如果你有SciPy,你可以使用scipy.misc.comb轻松计算组合数,这是快速有效的计算方法:
number_of_combinations = scipy.misc.comb(36, 10, exact=True)
否则您可以使用this snippet:
def number_of_combinations(n, k):
if k < 0 or k > n:
return 0
if k > n - k: # take advantage of symmetry
k = n - k
c = 1
for i in range(k):
c = c * (n - (k - (i+1)))
c = c // (i+1)
return c
答案 2 :(得分:0)
尝试以下实施。
>>> def nCr(data,r,size):
result=set()
while len(result) < size:
result.add(''.join(random.sample(data,r)))
return list(result)
为了给长度为36的给定数据生成1200个 36 C r 的独特样本,你可以做类似的事情
>>> data = string.ascii_letters[:36]
>>> print nCr(data,10,1200)
答案 3 :(得分:0)
您可以使用迭代整个序列的技术,但稍微增加每个步骤拾取元素的概率。这将产生一个无偏的随机样本,1200(取决于您选择的概率)元素。
它会强制您生成或多或少的整个序列,但您不必将元素放入内存中。参见例如: http://www.javamex.com/tutorials/random_numbers/random_sample.shtml
答案 4 :(得分:0)
我认为这会给你你想要的答案:
我正在迭代包含所有可能组合的生成器,并随机挑选出n个。
from itertools import combinations
import random as rn
from math import factorial
import time
def choose_combos(n,r,n_chosen):
total_combs = factorial(n)/(factorial(n-r)*factorial(r))

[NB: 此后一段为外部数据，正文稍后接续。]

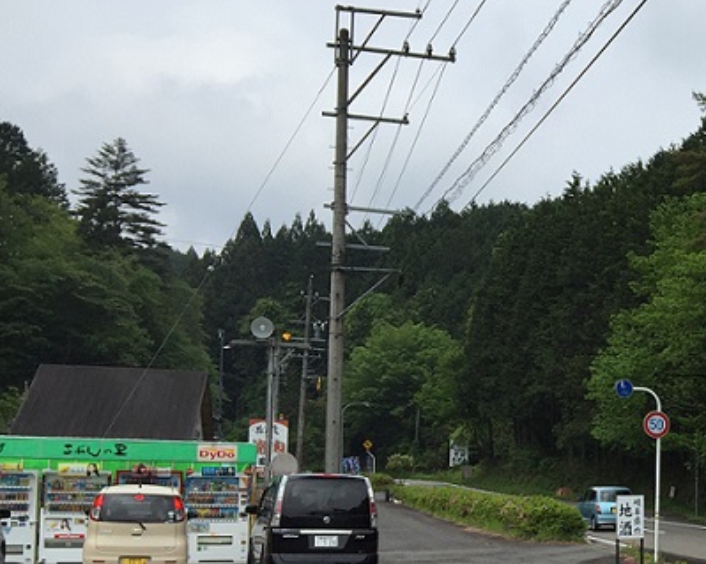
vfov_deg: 24.2
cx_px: 754
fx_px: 1295
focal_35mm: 62
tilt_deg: +2.5
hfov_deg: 28.1
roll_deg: -0.7
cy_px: 442
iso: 32
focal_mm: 4.15
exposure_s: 1/2825
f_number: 2.2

combos = combinations(range(n),r)
chosen_indexes = rn.sample(xrange(total_combs),n_chosen)
random_combos = []
for i in xrange(total_combs):
ele = combos.next()
if i in chosen_indexes:
random_combos.append(ele)
return random_combos
start_time = time.time()
print choose_combos(36,10,5) #you would have to use 1200 instead of 5
print 'time taken', time.time() - start_time
这需要一些时间,但并不是疯了:
[(0, 6, 10, 13, 22, 27, 28, 29, 30, 35), (3, 4, 11, 12, 13, 16, 19, 26, 31, 33), (3, 7, 8, 9, 11, 19, 20, 23, 28, 30), (3, 10, 15, 19, 23, 24, 29, 30, 33, 35), (7, 14, 16, 20, 22, 25, 29, 30, 33, 35)]
time taken 111.286000013
答案 5 :(得分:0)
看起来是我最近回答another question
的应用<子>名词子> C <子>ķ子>:
def choose(n, k):
'''Returns the number of ways to choose k items from n items'''
reflect = n - k
if k > reflect:
if k > n:
return 0
k = reflect
if k == 0:
return 1
for nMinusIPlus1, i in zip(range(n - 1, n - k, -1), range(2, k + 1)):
n = n * nMinusIPlus1 // i
return n
n C k 的所有组合的按字典顺序排列的索引中的组合:
def iterCombination(index, n, k):
'''Yields the items of the single combination that would be at the provided
(0-based) index in a lexicographically sorted list of combinations of choices
of k items from n items [0,n), given the combinations were sorted in
descending order. Yields in descending order.
'''
nCk = 1
for nMinusI, iPlus1 in zip(range(n, n - k, -1), range(1, k + 1)):
nCk *= nMinusI
nCk //= iPlus1
curIndex = nCk
for k in range(k, 0, -1):
nCk *= k
nCk //= n
while curIndex - nCk > index:
curIndex -= nCk
nCk *= (n - k)
nCk -= nCk % k
n -= 1
nCk //= n
n -= 1
yield n
随机的组合样本,无需创建组合列表:
import random
def iterRandomSampleOfCombinations(items, combinationSize, sampleSize):
'''Yields a random sample of sampleSize combinations, each composed of
combinationSize elements chosen from items.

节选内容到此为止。